EXHIBIT 10.1
PERFORMANCE FOOD GROUP COMPANY
NON-QUALIFIED STOCK OPTION AGREEMENT
THIS NON-QUALIFIED STOCK OPTION AGREEMENT (this "Agreement") is made
and entered into as of ___________, 2005 (the "Grant Date"), by and between
Performance Food Group Company, a Tennessee corporation (together with its
Subsidiaries and Affiliates, the "Company"), and ______________________________
(the "Optionee"). Capitalized terms not otherwise defined herein shall have the
meaning ascribed to such terms in the Performance Food Group Company 2003 Equity
Incentive Plan (the "Plan").
WHEREAS, the Company has adopted the Plan, which permits the issuance
of stock options for the purchase of shares of the common stock, par value $.01
per share, of the Company (the "Shares"); and
WHEREAS, the Company desires to afford the Optionee an opportunity to
purchase Shares as hereinafter provided in accordance with the provisions of the
Plan;
NOW, THEREFORE, in consideration of the mutual covenants hereinafter
set forth and for other good and valuable consideration, the receipt and
sufficiency of which are hereby acknowledged, the parties hereto, intending to
be legally bound hereby, agree as follows:
1. Grant of Option.
(a) The Company grants as of the date of this Agreement
the right and option (the "Option") to purchase ______ Shares, in whole or in
part (the "Option Stock"), at an exercise price of $____ per Share, on the terms
and conditions set forth in this Agreement and subject to all provisions of the
Plan. The Optionee, holder or beneficiary of the Option shall not have any of
the rights of a shareholder with respect to the Option Stock until such person
has become a holder of such Shares by the due exercise of the Option and payment
of the Option Payment (as defined in Section 3 below) in accordance with this
Agreement.

┄┄┄┄┄┄

* [WHAT YOU WILL DO]:
Answer these questions from the stock option agreement, one per line:
1. Under the laws of which state is Performance Food Group Company incorporated?
2. What is the par value per share of the company's common stock?
3. Which section of the agreement defines the term "Option Payment"?

* [EXERCISE DATA]:
┄┄┄┄┄┄

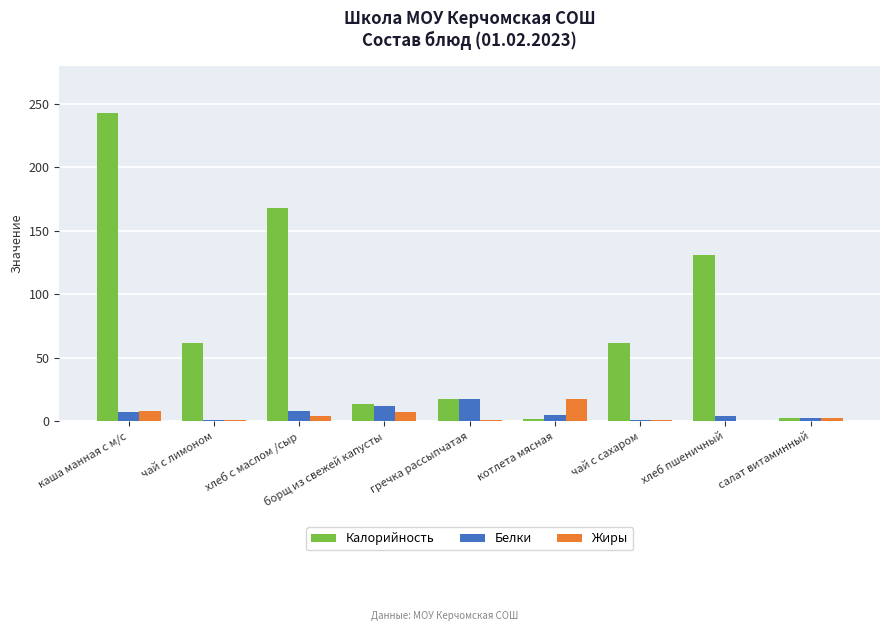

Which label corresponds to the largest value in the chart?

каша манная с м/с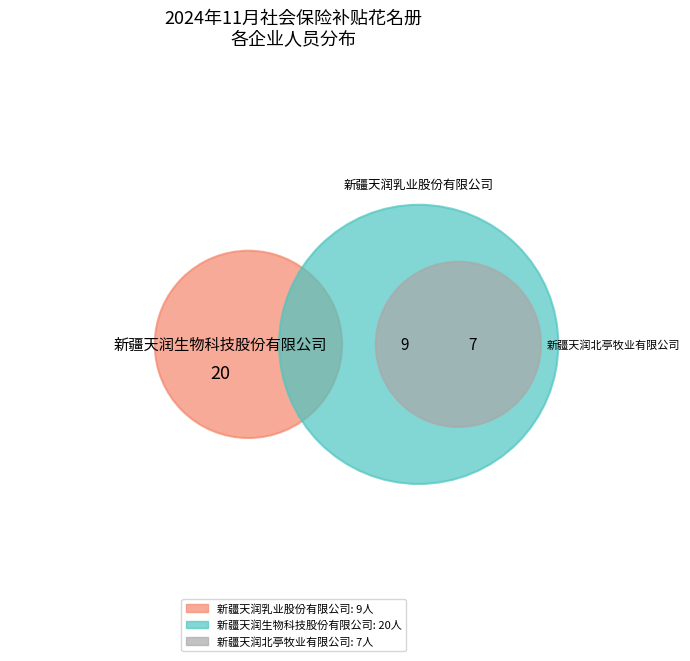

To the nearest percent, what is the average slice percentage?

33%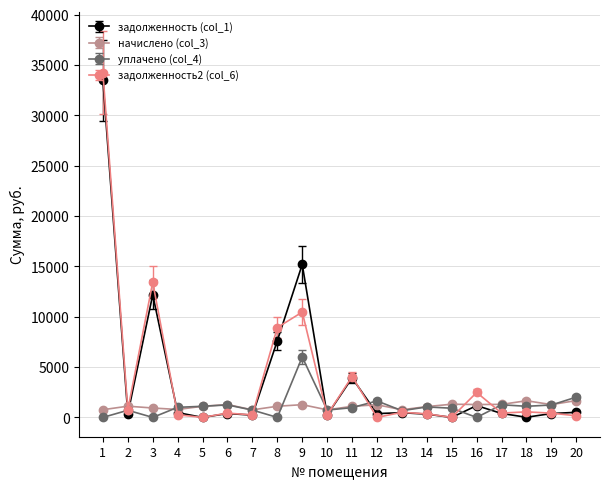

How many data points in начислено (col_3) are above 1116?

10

┄┄┄┄┄┄

* [RESULT]:
1. Tennessee
2. $.01 per share
3. Section 3